Guide to the “Kawai Hayao Children’s Room” at the Sasayama Children’s Museum; (photo by the author)

Kawai Hayao (1928-2007) was a Kyoto University graduate and famous psychologist. In 1962, he became an assistant professor at Tenri University, and then studied abroad at the C.G.Jung-Institut in Zurich. He was the first Japanese to qualify as a Jungian psycho-analyst. He subsequently established Jungian psychology in Japan, and became a preeminent scholar for matters of the mind. In 1965, Kawai introduced “sand-play therapy” from Switzerland into Japan. He translated it as“Hakoniwa Ryōhō”, literally “box-garden therapy,” which has an East Asian cultural ring to it. It duly acquired popularity in China, Korea, and other countries, too. From 1972, Professor Kawai began to teach at the Education Department of Kyoto University. He also held a joint professorial appointment at Nichibunken from its foundation in 1987, and from 1995 to 2001, he contributed enormously to Nichibunken’s development as its second director.

Box-garden therapy display (photo by the author)

Tamba Sasayama was Professor Kawai’s birthplace, which is why in September 2017 the Sasayama Children’s Museum opened the “Kawai Hayao Children’s Room.” Professor Kawai had after all served as the museum’s honorary director. The museum introduces this display room with the question: “What sort of child was the late Kawai Hayao, the museum’s honorary director?”

The museum is an old school building, so the room is permeated with the simple warmth of the Shōwa period. The old polished wooden floor, comfortable desks and chairs, warm sunlight streaming in through the milky white bars on the window: all this is designed to usher the visiting children into Professor Kawai’s childhood. It is a small room, but there are ten ample displays. The walls provide an introduction to Professor Kawai’s life, as well as fascinating recollections written by his friends. Scattered here and there on window bars are Professor Kawai’s aphorisms resonating across the ages.

One display in the room is of “box garden therapy,” which features a purpose-built sandbox and a set of toys. Opposite this is a bookshelf featuring books authored by Professor Kawai, as well as books he loved as a child. In one corner is a fascinating item, the “shaberu yakan” (talking kettle).

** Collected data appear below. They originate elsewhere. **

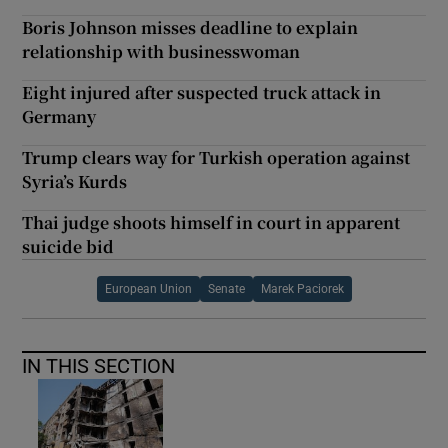
Boris Johnson misses deadline to explain
relationship with businesswoman
Eight injured after suspected truck attack in
Germany
Trump clears way for Turkish operation against
Syria’s Kurds
Thai judge shoots himself in court in apparent
suicide bid
European Union
Senate
Marek Paciorek
IN THIS SECTION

Push the lid, and you can listen to one of Professor Kawai’s lectures. In the opposite corner stands a “Kawai Hayao TV,” where you can watch his TV appearances. Sitting on the comfortable sofa, you can encounter Professor Kawai from many years past. By the museum entrance, there is a truly nostalgic participatory display. It is a series of picture-story cards, based on Professor Kawai’s posthumous work of “Nakimushi Hā-chan” (Crybaby Hā-chan). It is possible for adults, too, to return to their childhood here, and participate with Professor Kawai in many of his fascinating childhood experiences.

The “talking kettle” and a picture-story version of “Crybaby Hā-chan.” (photo by the author)

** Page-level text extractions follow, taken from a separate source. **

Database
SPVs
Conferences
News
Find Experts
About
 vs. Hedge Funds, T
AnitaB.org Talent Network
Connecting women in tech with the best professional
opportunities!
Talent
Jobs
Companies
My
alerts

After returning from Tamba Sasayama, I read “Crybaby Hā-chan,” and reflected on my visit. To read the words of Professor Kawai is to conjure up Tamba ’s beautiful landscape. The model for the protagonist, Hā-chan, was none other than Professor Kawai himself. This book is a moving reflection from the end of his life on ages past; it was his final gift to children. Hā-chan inhabits a world of joy and sorrow, courage and cowardice, strength and weakness, comfort and loneliness; in short, the book abounds in delicate emotions. Its realism and immediacy are astonishing.

When I read these beautiful stories, it is as if I am transported back to that small museum. I feel that Professor Kawai, smiling warmly, is enjoying an amble. He keeps watch on the children as they rush around, but he watches, too, over the hearts of children everywhere and, indeed, over those “grown-up children,” who never let go of the hearts they had as children.